* About this task: Reproduce the lines from the one containing "Заказать звонок" through the one containing "nns förutom bostäder", inclusive, with "Registrace" changed to "Registrovat se" and everything else left as it is. Leave the pictures out of your answer.

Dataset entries
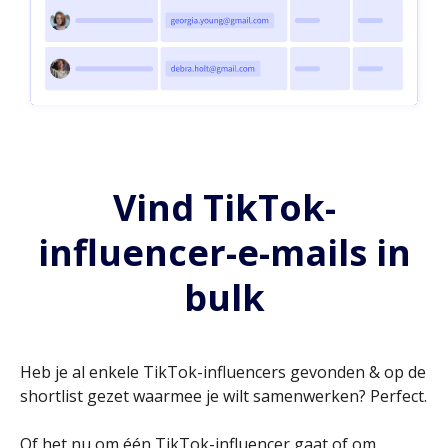
Vind TikTok-
influencer-e-mails in
bulk
Heb je al enkele TikTok-influencers gevonden & op de
shortlist gezet waarmee je wilt samenwerken? Perfect.
Of het nu om één TikTok-influencer gaat of om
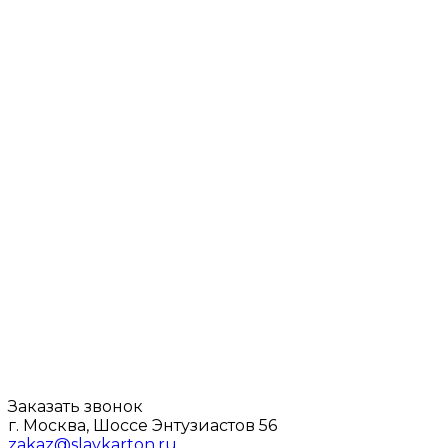
Заказать звонок
г. Москва, Шоссе Энтузиастов 56
zakaz@slavkarton.ru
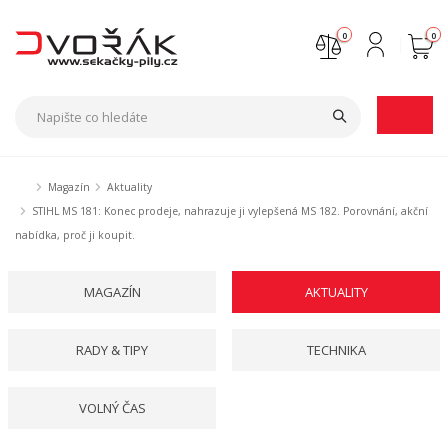
0
0
Nejste přihlášen
Přihlásit
Registrace
Magazín
Aktuality
STIHL MS 181: Konec prodeje, nahrazuje ji vylepšená MS 182. Porovnání, akční
nabídka, proč ji koupit.
MAGAZÍN
AKTUALITY
RADY & TIPY
TECHNIKA
VOLNÝ ČAS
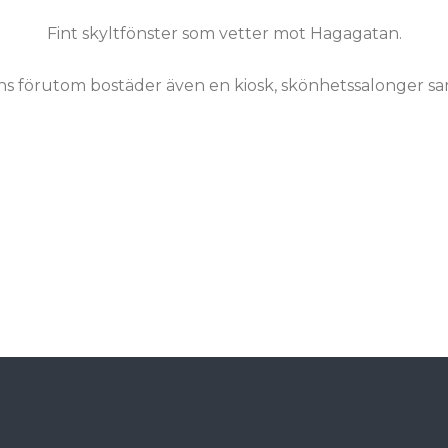
Fint skyltfönster som vetter mot Hagagatan.
nns förutom bostäder även en kiosk, skönhetssalonger s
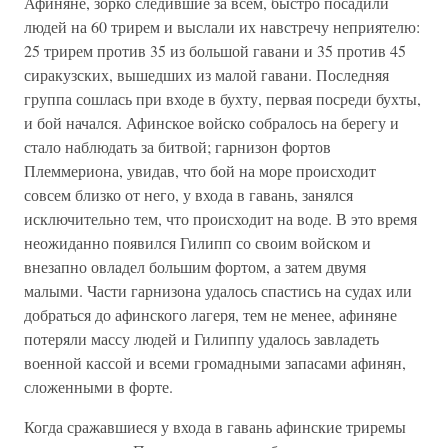
Афиняне, зорко следившие за всем, быстро посадили
людей на 60 трирем и выслали их навстречу неприятелю:
25 трирем против 35 из большой гавани и 35 против 45
сиракузских, вышедших из малой гавани. Последняя
группа сошлась при входе в бухту, первая посреди бухты,
и бой начался. Афинское войско собралось на берегу и
стало наблюдать за битвой; гарнизон фортов
Племмериона, увидав, что бой на море происходит
совсем близко от него, у входа в гавань, занялся
исключительно тем, что происходит на воде. В это время
неожиданно появился Гилипп со своим войском и
внезапно овладел большим фортом, а затем двумя
малыми. Части гарнизона удалось спастись на судах или
добраться до афинского лагеря, тем не менее, афиняне
потеряли массу людей и Гилиппу удалось завладеть
военной кассой и всеми громадными запасами афинян,
сложенными в форте.
Когда сражавшиеся у входа в гавань афинские триремы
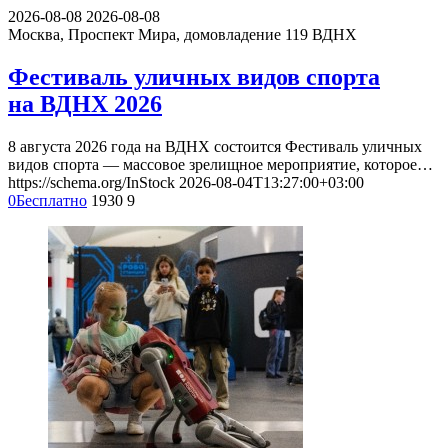
2026-08-08
2026-08-08
Москва, Проспект Мира, домовладение 119
ВДНХ
Фестиваль уличных видов спорта
на ВДНХ 2026
8 августа 2026 года на ВДНХ состоится Фестиваль уличных
видов спорта — массовое зрелищное мероприятие, которое…
https://schema.org/InStock
2026-08-04T13:27:00+03:00
0
Бесплатно
1930
9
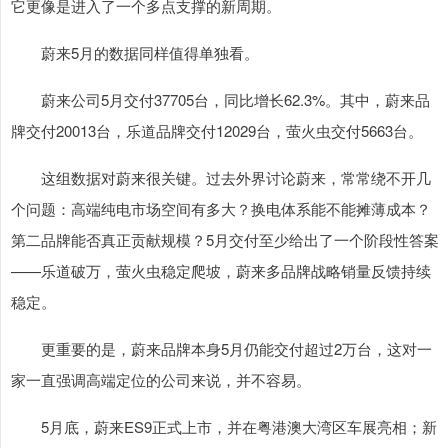
它更像是进入了一个多点支撑的新周期。
蔚来5月的数据同样值得单独看。
蔚来公司5月交付37705台，同比增长62.3%。其中，蔚来品
牌交付20013台，乐道品牌交付12029台，萤火虫交付5663台。
这组数据对蔚来很关键。过去外界讨论蔚来，常常绕不开几
个问题：高端纯电市场空间有多大？换电体系能不能摊薄成本？
第二品牌能否真正贡献规模？5月交付至少给出了一个阶段性答案
——乐道破万，萤火虫稳定爬坡，蔚来多品牌战略销量反馈持续
稳定。
更重要的是，蔚来品牌本身5月仍能交付超过2万台，这对一
家一直强调高端定位的公司来说，并不容易。
5月底，蔚来ES9正式上市，并在粤港澳大湾区车展亮相；新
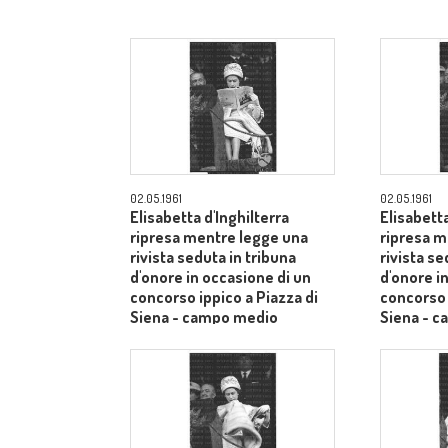
02.05.1961
02.05.1961
Elisabetta d'Inghilterra
Elisabetta
ripresa mentre legge una
ripresa m
rivista seduta in tribuna
rivista se
d'onore in occasione di un
d'onore i
concorso ippico a Piazza di
concorso 
Siena - campo medio
Siena - 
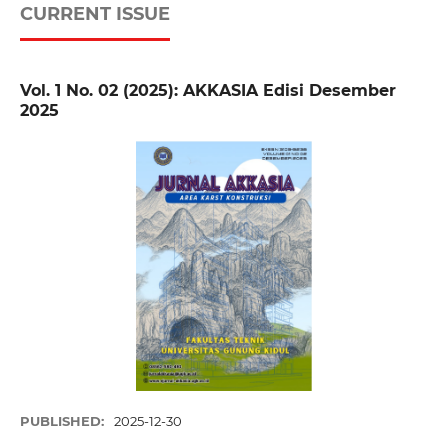
CURRENT ISSUE
Vol. 1 No. 02 (2025): AKKASIA Edisi Desember
2025
PUBLISHED:
2025-12-30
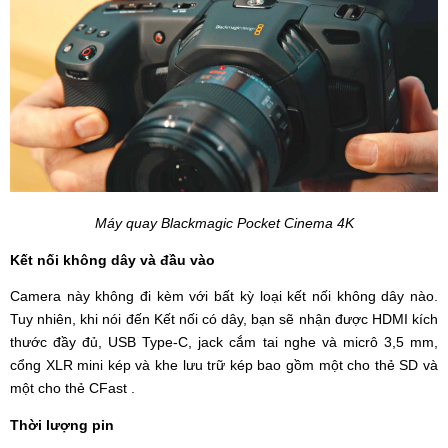
Máy quay Blackmagic Pocket Cinema 4K
Kết nối không dây và đầu vào
Camera này không đi kèm với bất kỳ loại kết nối không dây nào.
Tuy nhiên, khi nói đến Kết nối có dây, bạn sẽ nhận được HDMI kích
thước đầy đủ, USB Type-C, jack cắm tai nghe và micrô 3,5 mm,
cổng XLR mini kép và khe lưu trữ kép bao gồm một cho thẻ SD và
một cho thẻ CFast .
Thời lượng pin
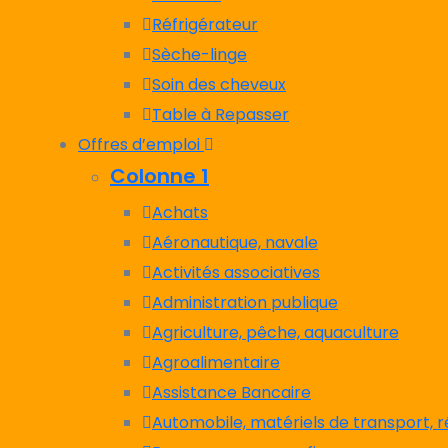
Réfrigérateur
Sèche-linge
Soin des cheveux
Table à Repasser
Offres d’emploi
Colonne 1
Achats
Aéronautique, navale
Activités associatives
Administration publique
Agriculture, pêche, aquaculture
Agroalimentaire
Assistance Bancaire
Automobile, matériels de transport, 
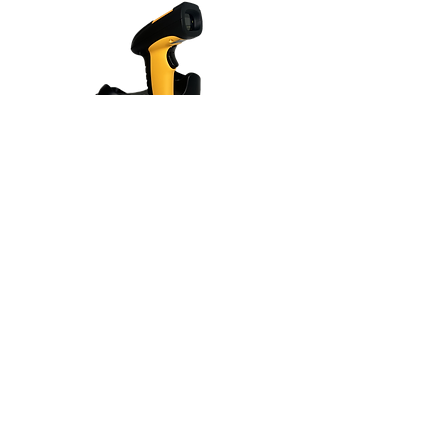
Lector rugerizado 2D Wirless, USB, con
base de carga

* The completed task:
Заказать звонок
г. Москва, Шоссе Энтузиастов 56
zakaz@slavkarton.ru
0
0
Nejste přihlášen
Přihlásit
Registrovat se
Magazín
Aktuality
STIHL MS 181: Konec prodeje, nahrazuje ji vylepšená MS 182. Porovnání, akční
nabídka, proč ji koupit.
MAGAZÍN
AKTUALITY
RADY & TIPY
TECHNIKA
VOLNÝ ČAS
Fint skyltfönster som vetter mot Hagagatan.
nns förutom bostäder även en kiosk, skönhetssalonger s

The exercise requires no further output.